Among economic news of the day at Wall Street, The Commerce Department reported that factory orders remained surprisingly strong, with the fifth straight month of positive growth. July factory orders rose 1.3%. Excluding transportation, orders rose 1%. In addition, unfilled orders were up 0.7%, marking the 29th increase in the last 30 months, and indicating that manufacturing sector will remain busy. Orders in June were revised higher to 2.1% from 1.7%.

But elsewhere, The Fed's Beige Book, a collection of anecdotal economic reports from the 12 Federal Reserve districts, showed an economic slowdown in most districts. At the same time, most districts continued to report price pressures due to the elevated costs of energy, food and other commodities. Wage pricing pressures were moderate, as the sluggish economic environment has allowed businesses to limit their salary increases.
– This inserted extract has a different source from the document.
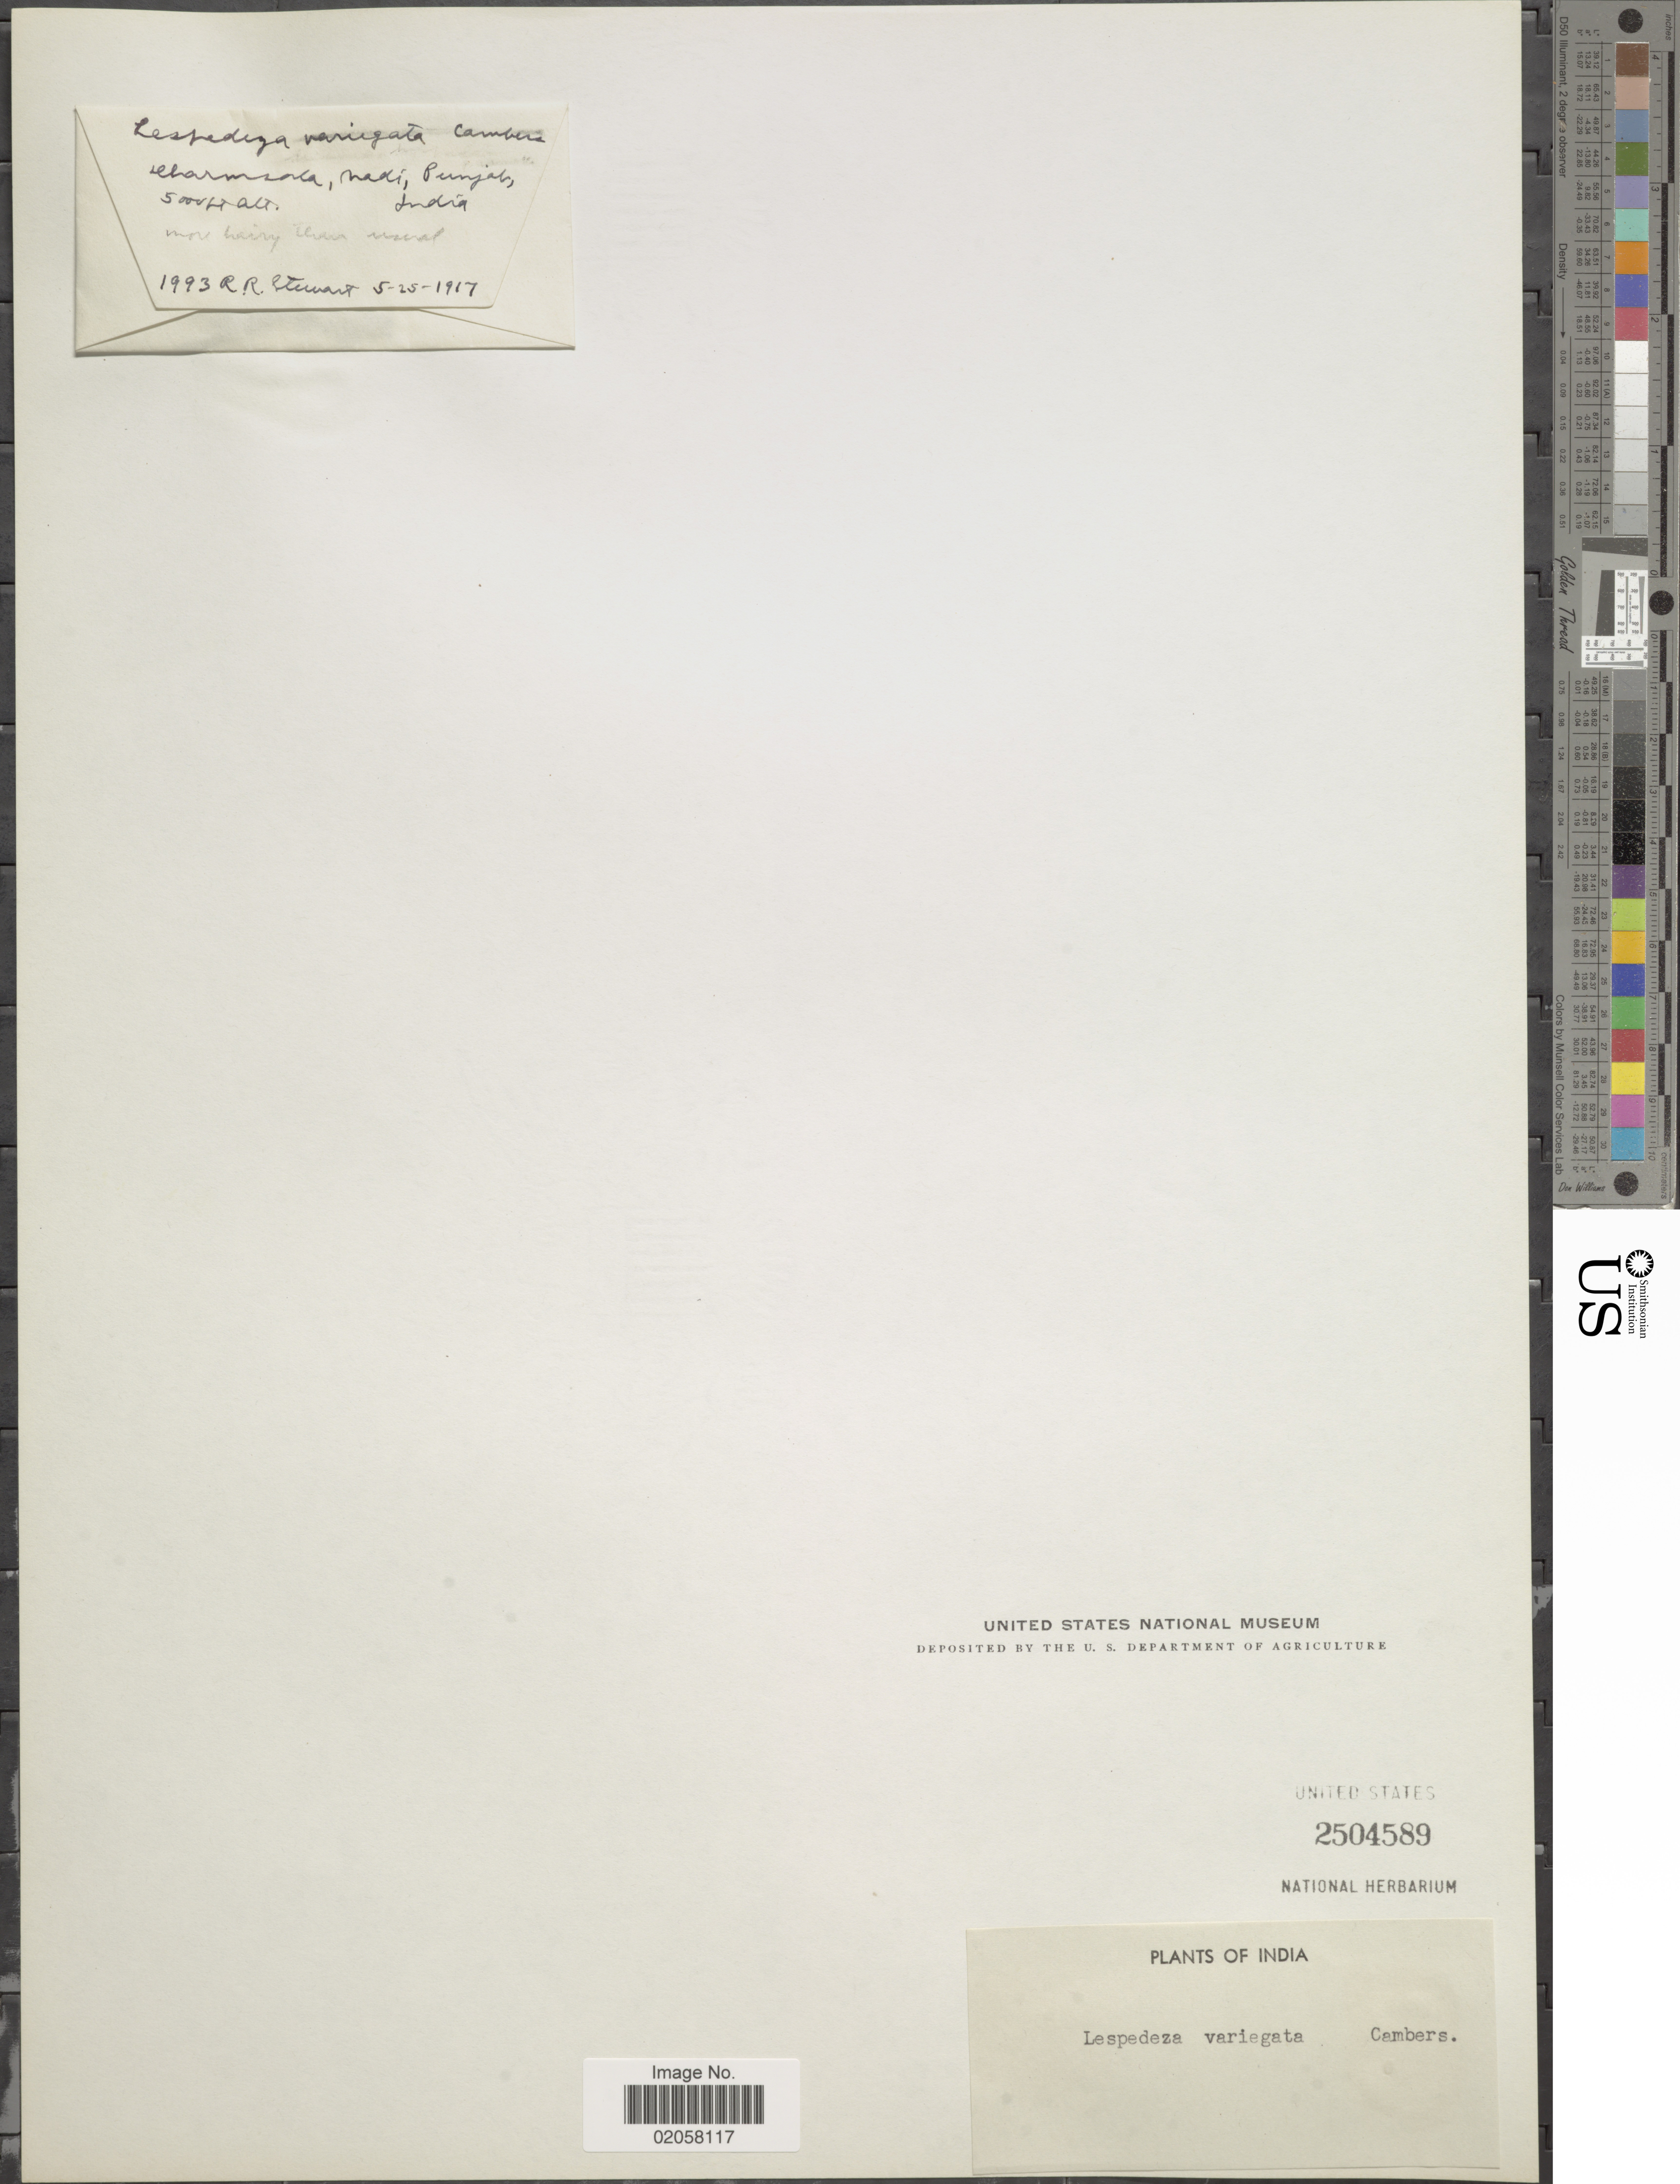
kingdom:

Earlier this year, the weakening dollar and higher global demand for raw materials had led to records this year for commodities including gold. Gold reached a record in March as a U.S. housing slump and credit crisis spurred the Federal Reserve to slash borrowing costs. The Federal Reserve halted cuts to its target bank lending rate in April, after slicing it in seven steps to 2% from 5.25% in September.

Gold had witnessed the greatest annual gain in twenty eight years by gaining $200/ounce (31%) in FY 2007 as lower interest rates had sent the dollar tumbling, and crude-oil prices rose to a record. Silver had climbed 16% in FY 2007. In 2006, silver had jumped 46% while gold gained 23%.